To go off on a tangent, captive breeding of endangered animals in hopes of reintroducing them into the wild is virtuous, but may not be possible. Behaviour is genetic, but like all inherited traits, it takes selection to maintain the entire panoply. With the best of intentions we can't provide the same selection pressures. A year or two ago I read a paper about behaviour in wild-caught vs seventh-generation captive fish of the Goodeid Ameca splendens. Wild-caught males spent most of their time foraging for food, while the unintentionally domesticated males spent most of their time courting females. The former behaviour results in more surviving offspring in the wild, while the latter results in more surviving offspring in captivity, so each population shows a predominance of the most adaptive behaviour for their environment. Reintroducing these fish to the wild may not be as straightforward as hoped -- they don't have the same genetic composition as their wild ancestors.

We can't cull our fry the way 'nature' does, and we can't provide our fish with the same opportunities for sexual selection that are so important in the wild. Alas. Well, we can try!


----------



## Riceburner (Mar 14, 2008)

+1 to ChrisS.....much of it can also be applied to humans.


----------



## Chris S (Dec 19, 2007)

Excellent points bae (sorry don't know your name!).

I wish I was 18 years old again, so I could start to develop a thesis for some of these ideas we are throwing around. I think a lot of study on these issues remains to be done - in the meantime it is nice to have some lively banter regarding them!
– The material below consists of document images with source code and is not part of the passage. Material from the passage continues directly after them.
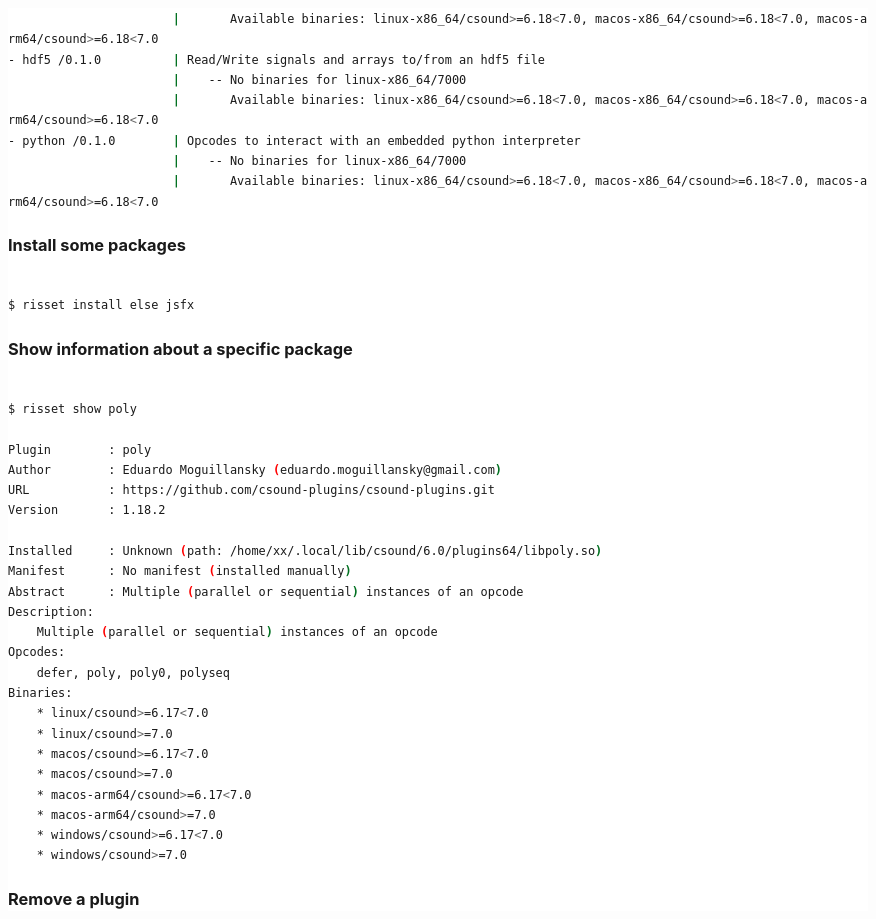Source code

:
 ```bash
                       |       Available binaries: linux-x86_64/csound>=6.18<7.0, macos-x86_64/csound>=6.18<7.0, macos-arm64/csound>=6.18<7.0
- hdf5 /0.1.0          | Read/Write signals and arrays to/from an hdf5 file
                       |    -- No binaries for linux-x86_64/7000
                       |       Available binaries: linux-x86_64/csound>=6.18<7.0, macos-x86_64/csound>=6.18<7.0, macos-arm64/csound>=6.18<7.0
- python /0.1.0        | Opcodes to interact with an embedded python interpreter
                       |    -- No binaries for linux-x86_64/7000
                       |       Available binaries: linux-x86_64/csound>=6.18<7.0, macos-x86_64/csound>=6.18<7.0, macos-arm64/csound>=6.18<7.0

```

### Install some packages

```bash

$ risset install else jsfx

```

### Show information about a specific package

```bash

$ risset show poly

Plugin        : poly
Author        : Eduardo Moguillansky (eduardo.moguillansky@gmail.com)
URL           : https://github.com/csound-plugins/csound-plugins.git
Version       : 1.18.2

Installed     : Unknown (path: /home/xx/.local/lib/csound/6.0/plugins64/libpoly.so)
Manifest      : No manifest (installed manually)
Abstract      : Multiple (parallel or sequential) instances of an opcode
Description:
    Multiple (parallel or sequential) instances of an opcode
Opcodes:
    defer, poly, poly0, polyseq
Binaries:
    * linux/csound>=6.17<7.0
    * linux/csound>=7.0
    * macos/csound>=6.17<7.0
    * macos/csound>=7.0
    * macos-arm64/csound>=6.17<7.0
    * macos-arm64/csound>=7.0
    * windows/csound>=6.17<7.0
    * windows/csound>=7.0

```

### Remove a plugin
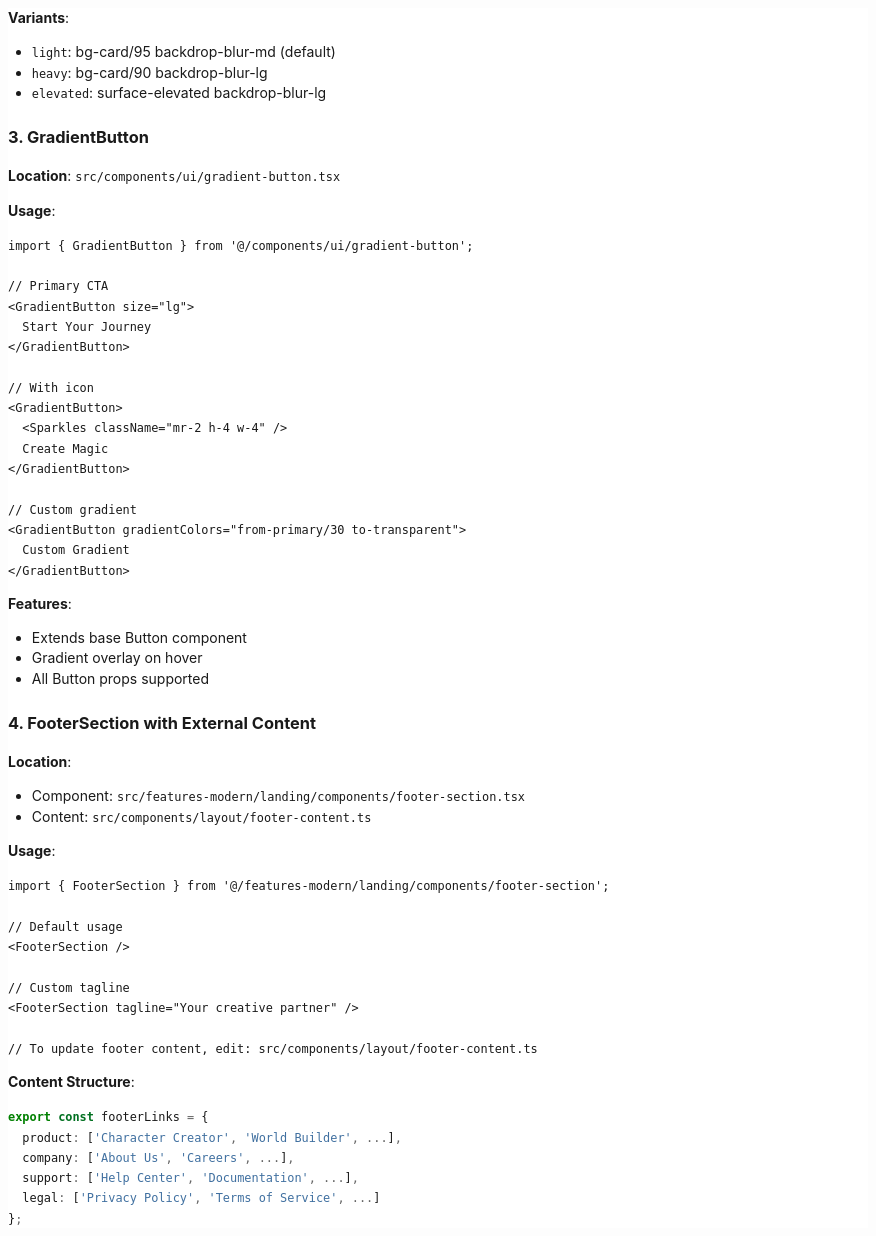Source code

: **Variants**:
- `light`: bg-card/95 backdrop-blur-md (default)
- `heavy`: bg-card/90 backdrop-blur-lg 
- `elevated`: surface-elevated backdrop-blur-lg

### 3. GradientButton
**Location**: `src/components/ui/gradient-button.tsx`

**Usage**:
```tsx
import { GradientButton } from '@/components/ui/gradient-button';

// Primary CTA
<GradientButton size="lg">
  Start Your Journey
</GradientButton>

// With icon
<GradientButton>
  <Sparkles className="mr-2 h-4 w-4" />
  Create Magic
</GradientButton>

// Custom gradient
<GradientButton gradientColors="from-primary/30 to-transparent">
  Custom Gradient
</GradientButton>
```

**Features**:
- Extends base Button component
- Gradient overlay on hover
- All Button props supported

### 4. FooterSection with External Content
**Location**: 
- Component: `src/features-modern/landing/components/footer-section.tsx`
- Content: `src/components/layout/footer-content.ts`

**Usage**:
```tsx
import { FooterSection } from '@/features-modern/landing/components/footer-section';

// Default usage
<FooterSection />

// Custom tagline
<FooterSection tagline="Your creative partner" />

// To update footer content, edit: src/components/layout/footer-content.ts
```

**Content Structure**:
```ts
export const footerLinks = {
  product: ['Character Creator', 'World Builder', ...],
  company: ['About Us', 'Careers', ...],
  support: ['Help Center', 'Documentation', ...],
  legal: ['Privacy Policy', 'Terms of Service', ...]
};
```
It would really be interesting to take 7th or 8th generation (hell, why not 15th?) aquarium bred fish and compare them to wild caught specimens. I'm sure the old "nature vs nurture" could be applied to a degree of their behaviour.


----------



## mauve (Apr 12, 2010)

Chris S said:


> not balloon rams or any other genetic monsters


Genetic monsters is right. One must be a pervert to enjoy these miscreants (lionhead, bubble eye gold fish, etc) LOL
Anyway, my rams are tending to their new nest right now, chasing an over-curious algae eater. This is a second spawn for the female and first for the male who seems more attentive to the eggs than the lady. How long dos it take for the eggs to turn into "larva"?


----------



## AquariAM (Jan 28, 2010)

Chris S said:


> This is a theory put forward by a lot of hobbyists, but one I have to disagree with - at least with my experience with rams (not balloon rams or any other genetic monsters however) and apistos. I have to preface my points with the fact that much of this is based on my own personal experience, mixed with some knowledge attained by some more experienced breeders. Much of it is also backed up by authors such as Uwe Romer (The Cichlid Atlas).
> 
> I think this theory is used quite a bit to explain away the lack of success many have in properly breeding. In my opinion there are a number of reasons that explain these.
> 
> ...


Brilliant Chris. I hadn't thought of most of those factors. Your thoughts on immature fish breeding in captivity were really interesting.


----------



## bae (May 11, 2007)

The eggs will hatch in less than two days after spawning. The parents will pick up the hatching eggs in their mouths and spit them into a new location. The fry will be free-swimming in another three days or so. All this is faster at warmer temps, slower at cooler ones. Put some dirty java moss or similar in the tank for the fry to pick protozoa and such from. If you want a microworm culture I can give you one.


----------



## mauve (Apr 12, 2010)

Alright, it's almost a day and a half.
I have a bunch of micro worms in a couple of tubs, so far I just fed neons with them. Moss is good.


----------